Vue du Port de Montréal
Vue du Port de Montréal (archives)
Radio-Canada

Une énorme réserve d'uranium naturel concentré, vestige du programme nucléaire de l'ex-président irakien Saddam Hussein, a été achetée par une compagnie canadienne au coût de plusieurs dizaines de millions de dollars.

Un navire contenant 550 tonnes d'uranium naturel concentré en provenance d'Irak est arrivé discrètement vendredi au port de Montréal.

La précieuse cargaison de yellowcake appartient au groupe canadien Cameco, qui en a fait l'acquisition du gouvernement irakien pour plusieurs dizaines de millions de dollars. Il s'agit du dernier grand vestige du programme nucléaire de l'ex-président irakien Saddam Hussein.

Le Port de Montréal a confirmé que la cargaison se trouvait toujours dans ses installations. Son personnel est formé pour s'occuper de ce genre de produit.

Le yellowcake, qui veut dire gâteau jaune en anglais, est un concentré d'uranium. Il s'agit d'une poudre jaune insoluble dans l'eau et qui contient environ 80 % d'uraninite.

Cette substance ne pose pas un grand risque si elle est conservée et scellée convenablement. Une exposition au dérivé d'uranium peut toutefois entraîner des risques connus pour la santé. Selon les experts, les risques sont semblables à ceux occasionnés par certains métaux lourds qui causent des dommages aux organes internes.

Contenant du groupe Cameco, spécialisé dans le nucléaire

Un porte-parole de Cameco, Lyle Krahn, a indiqué que l'uranium sera acheminé puis traité dans des raffineries ontariennes, à Port Hope et à Blind River, d'ici deux mois. Une fois raffiné, il sera vendu dans le monde et pourra servir de combustible dans des centrales nucléaires. Il s'agit d'une opération de routine, mis à part le fait que l'uranium provienne cette fois d'Irak.

« Nous sommes contents d'avoir retiré [l'uranium] d'une région explosive pour le déplacer vers un territoire plus stable et produire de l'énergie propre », a indiqué M. Krahn.

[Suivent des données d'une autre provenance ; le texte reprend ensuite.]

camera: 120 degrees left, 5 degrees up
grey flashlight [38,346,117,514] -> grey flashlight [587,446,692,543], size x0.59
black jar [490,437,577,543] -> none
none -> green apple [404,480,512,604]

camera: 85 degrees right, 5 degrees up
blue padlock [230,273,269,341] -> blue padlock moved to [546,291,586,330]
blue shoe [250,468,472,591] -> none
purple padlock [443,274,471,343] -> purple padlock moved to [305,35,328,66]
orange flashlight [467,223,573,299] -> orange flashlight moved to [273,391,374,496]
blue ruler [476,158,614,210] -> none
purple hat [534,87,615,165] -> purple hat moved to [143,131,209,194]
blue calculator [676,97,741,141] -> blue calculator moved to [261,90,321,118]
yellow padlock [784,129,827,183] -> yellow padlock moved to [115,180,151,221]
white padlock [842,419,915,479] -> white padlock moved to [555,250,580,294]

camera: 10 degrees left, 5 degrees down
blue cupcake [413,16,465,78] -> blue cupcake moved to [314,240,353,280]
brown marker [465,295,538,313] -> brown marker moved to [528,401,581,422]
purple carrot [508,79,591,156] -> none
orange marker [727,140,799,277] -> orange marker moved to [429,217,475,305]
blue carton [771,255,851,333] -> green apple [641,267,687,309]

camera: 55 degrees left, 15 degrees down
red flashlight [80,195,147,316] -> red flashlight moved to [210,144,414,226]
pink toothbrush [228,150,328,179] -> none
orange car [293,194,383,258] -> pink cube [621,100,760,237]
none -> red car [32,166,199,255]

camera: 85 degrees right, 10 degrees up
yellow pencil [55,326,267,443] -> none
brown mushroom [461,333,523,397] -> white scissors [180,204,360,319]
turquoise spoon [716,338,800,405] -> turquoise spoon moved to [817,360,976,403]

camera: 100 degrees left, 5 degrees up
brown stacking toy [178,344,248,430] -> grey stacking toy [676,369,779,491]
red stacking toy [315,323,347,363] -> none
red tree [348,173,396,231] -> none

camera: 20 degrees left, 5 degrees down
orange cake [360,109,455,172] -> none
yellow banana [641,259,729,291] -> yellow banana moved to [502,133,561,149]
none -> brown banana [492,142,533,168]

La réserve d'uranium a d'abord été transportée par avion, à partir de Bagdad, jusqu'à la base militaire américaine de Diego Garcia, dans l'océan Indien. Elle a ensuite été transportée par bateau jusqu'à Montréal.

Trajet de la cargaison d'uranium de Bagdad à Montréal

L'opération de transport, organisée par les Américains, a été gardée secrète pour empêcher que l'uranium ne tombe entre les mains d'insurgés ou de contrebandiers.

L'entente de vente de l'uranium irakien est le résultat d'initiatives diplomatiques et militaires lancées il y a un an. Ces discussions ont été tues pour éviter toute embuscade ou attaque contre le convoi.

Pour Dave Martin, de l'organisme Greenpeace Canada, l'opération associe, à leur insu, les Canadiens à la guerre en Irak. Du coup, elle fait du pays une cible pour les terroristes.